DATA TO USE:
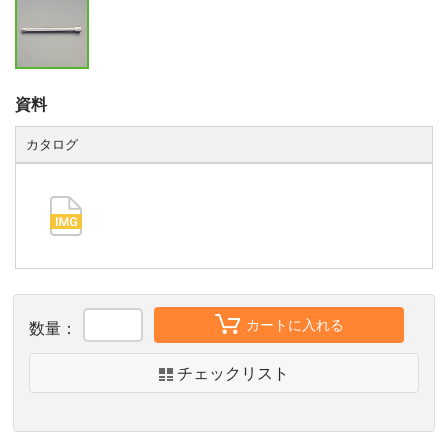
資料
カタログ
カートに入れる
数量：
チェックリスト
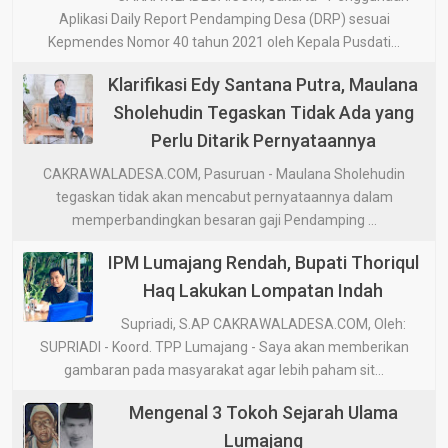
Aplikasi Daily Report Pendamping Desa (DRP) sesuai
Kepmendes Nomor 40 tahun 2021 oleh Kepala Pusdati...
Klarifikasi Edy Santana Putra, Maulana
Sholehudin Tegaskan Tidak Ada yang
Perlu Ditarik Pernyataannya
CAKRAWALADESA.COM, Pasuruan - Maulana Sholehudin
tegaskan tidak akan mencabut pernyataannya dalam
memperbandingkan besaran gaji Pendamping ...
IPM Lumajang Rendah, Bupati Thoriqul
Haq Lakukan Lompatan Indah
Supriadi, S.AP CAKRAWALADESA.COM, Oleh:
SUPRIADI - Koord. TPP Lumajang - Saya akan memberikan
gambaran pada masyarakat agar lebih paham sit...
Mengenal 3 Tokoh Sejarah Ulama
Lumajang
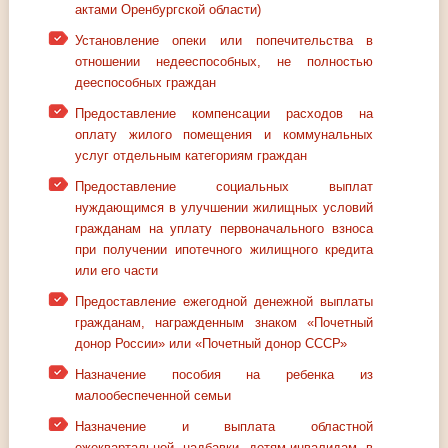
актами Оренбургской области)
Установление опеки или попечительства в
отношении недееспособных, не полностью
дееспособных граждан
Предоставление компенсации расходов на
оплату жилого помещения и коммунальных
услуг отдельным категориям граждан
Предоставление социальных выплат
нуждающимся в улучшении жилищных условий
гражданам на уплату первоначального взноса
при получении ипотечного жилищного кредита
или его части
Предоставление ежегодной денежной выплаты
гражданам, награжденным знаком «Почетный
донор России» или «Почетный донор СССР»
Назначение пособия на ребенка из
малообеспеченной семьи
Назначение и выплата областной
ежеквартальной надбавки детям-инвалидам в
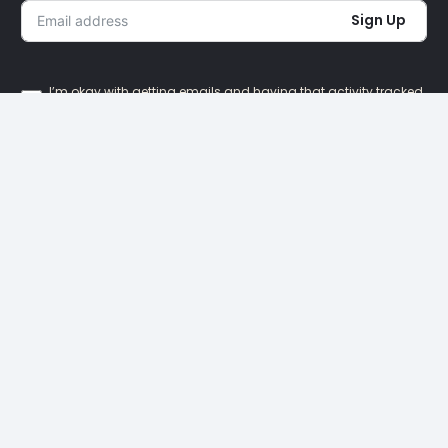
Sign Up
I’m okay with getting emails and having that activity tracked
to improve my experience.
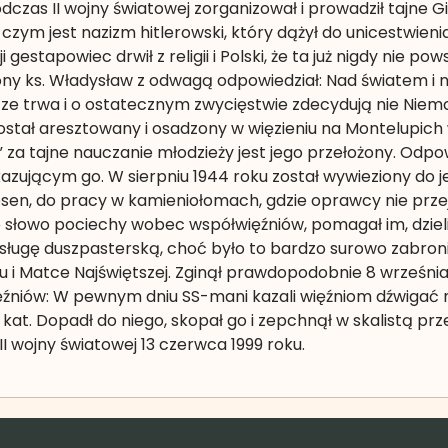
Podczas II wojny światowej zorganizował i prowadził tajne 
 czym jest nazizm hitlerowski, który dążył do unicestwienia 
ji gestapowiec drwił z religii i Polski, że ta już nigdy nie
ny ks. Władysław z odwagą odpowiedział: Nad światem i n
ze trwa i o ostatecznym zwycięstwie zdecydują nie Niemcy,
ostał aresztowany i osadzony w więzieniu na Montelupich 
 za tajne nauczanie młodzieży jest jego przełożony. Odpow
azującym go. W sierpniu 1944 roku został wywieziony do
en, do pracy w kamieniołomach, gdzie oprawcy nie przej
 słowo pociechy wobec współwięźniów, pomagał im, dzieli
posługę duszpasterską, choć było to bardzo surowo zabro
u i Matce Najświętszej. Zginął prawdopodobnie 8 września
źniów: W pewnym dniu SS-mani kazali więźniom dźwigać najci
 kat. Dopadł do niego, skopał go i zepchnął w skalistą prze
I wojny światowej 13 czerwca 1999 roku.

---

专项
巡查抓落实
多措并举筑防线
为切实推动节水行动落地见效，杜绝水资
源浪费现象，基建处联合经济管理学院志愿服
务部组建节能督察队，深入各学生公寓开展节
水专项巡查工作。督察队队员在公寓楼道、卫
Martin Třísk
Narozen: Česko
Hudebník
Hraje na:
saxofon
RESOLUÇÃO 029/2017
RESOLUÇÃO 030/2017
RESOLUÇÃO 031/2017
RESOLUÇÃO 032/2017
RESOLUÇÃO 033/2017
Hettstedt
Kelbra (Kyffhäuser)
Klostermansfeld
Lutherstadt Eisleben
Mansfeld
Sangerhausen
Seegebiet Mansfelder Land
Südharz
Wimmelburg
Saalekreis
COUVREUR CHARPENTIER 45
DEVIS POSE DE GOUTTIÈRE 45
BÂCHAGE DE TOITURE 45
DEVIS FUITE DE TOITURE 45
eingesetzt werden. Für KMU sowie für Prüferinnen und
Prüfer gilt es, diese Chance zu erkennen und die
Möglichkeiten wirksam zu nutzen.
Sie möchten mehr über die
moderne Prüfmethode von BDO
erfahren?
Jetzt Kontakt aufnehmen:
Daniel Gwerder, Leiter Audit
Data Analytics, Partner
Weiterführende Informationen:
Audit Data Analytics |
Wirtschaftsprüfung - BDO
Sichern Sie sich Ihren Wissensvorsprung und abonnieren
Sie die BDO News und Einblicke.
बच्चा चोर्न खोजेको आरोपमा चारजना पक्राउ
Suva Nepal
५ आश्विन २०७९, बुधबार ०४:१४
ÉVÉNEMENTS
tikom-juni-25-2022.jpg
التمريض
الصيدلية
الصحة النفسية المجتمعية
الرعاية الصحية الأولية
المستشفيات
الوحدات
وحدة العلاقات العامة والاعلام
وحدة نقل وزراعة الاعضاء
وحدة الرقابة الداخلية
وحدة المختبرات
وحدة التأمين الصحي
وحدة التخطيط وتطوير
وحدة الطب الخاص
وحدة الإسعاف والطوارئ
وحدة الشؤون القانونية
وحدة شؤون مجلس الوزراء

---

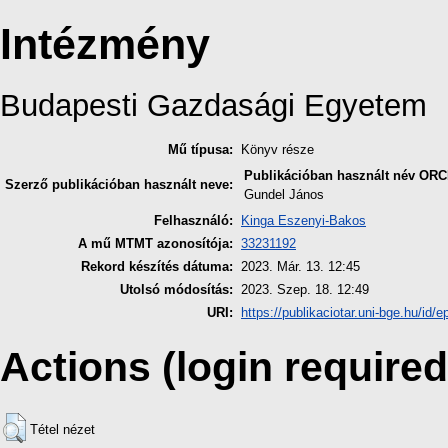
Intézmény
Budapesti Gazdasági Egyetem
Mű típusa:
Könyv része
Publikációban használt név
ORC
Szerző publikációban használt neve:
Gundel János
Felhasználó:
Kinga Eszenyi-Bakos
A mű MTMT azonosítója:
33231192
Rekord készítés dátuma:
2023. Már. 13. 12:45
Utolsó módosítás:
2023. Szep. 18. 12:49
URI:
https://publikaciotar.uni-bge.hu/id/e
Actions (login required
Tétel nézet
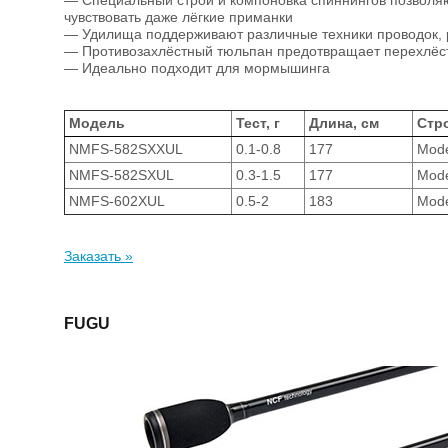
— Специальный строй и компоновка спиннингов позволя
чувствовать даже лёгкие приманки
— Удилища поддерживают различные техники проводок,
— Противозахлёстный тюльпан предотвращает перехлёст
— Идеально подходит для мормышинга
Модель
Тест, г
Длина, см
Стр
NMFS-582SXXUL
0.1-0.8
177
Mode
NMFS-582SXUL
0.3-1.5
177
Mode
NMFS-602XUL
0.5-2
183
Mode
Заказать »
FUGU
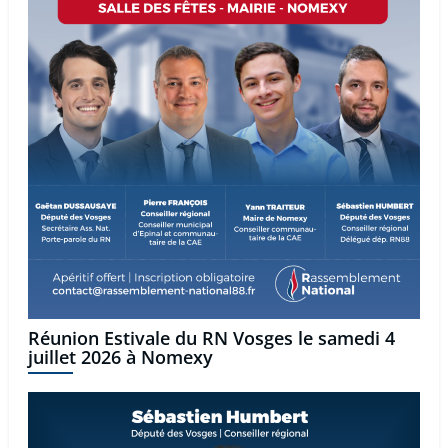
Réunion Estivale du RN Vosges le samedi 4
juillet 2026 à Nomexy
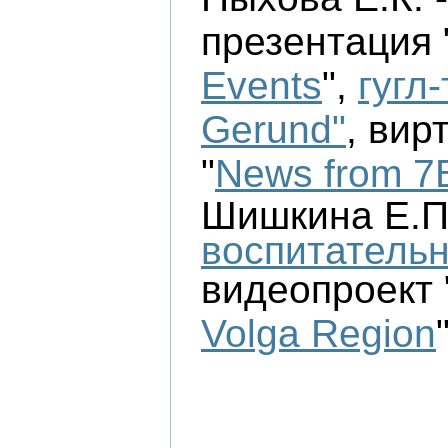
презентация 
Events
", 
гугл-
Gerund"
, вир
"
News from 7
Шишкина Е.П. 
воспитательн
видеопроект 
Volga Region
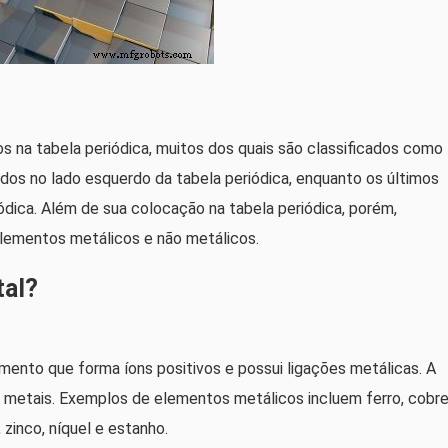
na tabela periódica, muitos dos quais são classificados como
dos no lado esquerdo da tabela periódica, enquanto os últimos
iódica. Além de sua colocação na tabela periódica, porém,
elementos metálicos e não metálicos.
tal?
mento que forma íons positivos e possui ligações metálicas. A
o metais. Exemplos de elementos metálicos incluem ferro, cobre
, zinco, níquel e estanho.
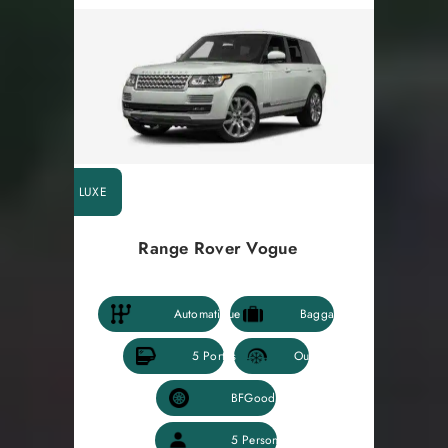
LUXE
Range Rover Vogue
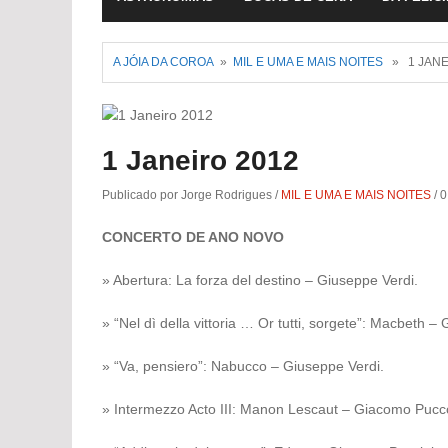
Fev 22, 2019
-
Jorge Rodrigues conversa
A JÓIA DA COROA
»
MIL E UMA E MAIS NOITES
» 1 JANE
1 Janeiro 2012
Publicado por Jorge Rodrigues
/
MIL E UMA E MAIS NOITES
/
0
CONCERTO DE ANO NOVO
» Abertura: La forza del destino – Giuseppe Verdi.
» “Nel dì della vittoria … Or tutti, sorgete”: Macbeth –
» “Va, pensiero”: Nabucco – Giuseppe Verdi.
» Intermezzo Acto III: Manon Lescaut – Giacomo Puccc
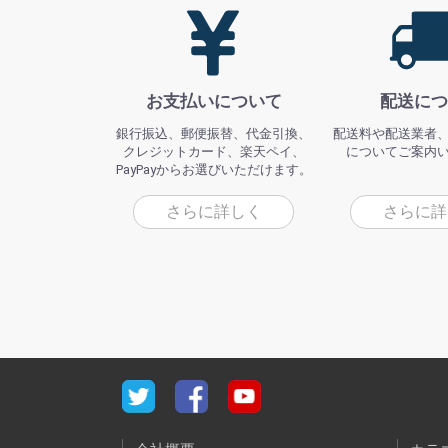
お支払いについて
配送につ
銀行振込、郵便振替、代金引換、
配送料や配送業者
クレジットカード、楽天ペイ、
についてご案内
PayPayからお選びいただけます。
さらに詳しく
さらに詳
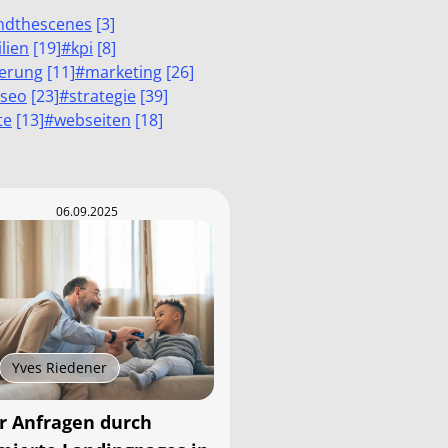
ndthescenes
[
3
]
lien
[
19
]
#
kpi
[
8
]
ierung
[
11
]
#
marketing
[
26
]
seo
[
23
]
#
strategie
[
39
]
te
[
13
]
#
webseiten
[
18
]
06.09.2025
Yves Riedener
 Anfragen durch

ACTIVITY: Your reply is to repeat, unchanged, the lines above running from the one with "وحدة العلاقات العامة والاعلام" up to and including the one with "وحدة شؤون مجلس الوزراء".

TASK RESULT:
وحدة العلاقات العامة والاعلام
وحدة نقل وزراعة الاعضاء
وحدة الرقابة الداخلية
وحدة المختبرات
وحدة التأمين الصحي
وحدة التخطيط وتطوير
وحدة الطب الخاص
وحدة الإسعاف والطوارئ
وحدة الشؤون القانونية
وحدة شؤون مجلس الوزراء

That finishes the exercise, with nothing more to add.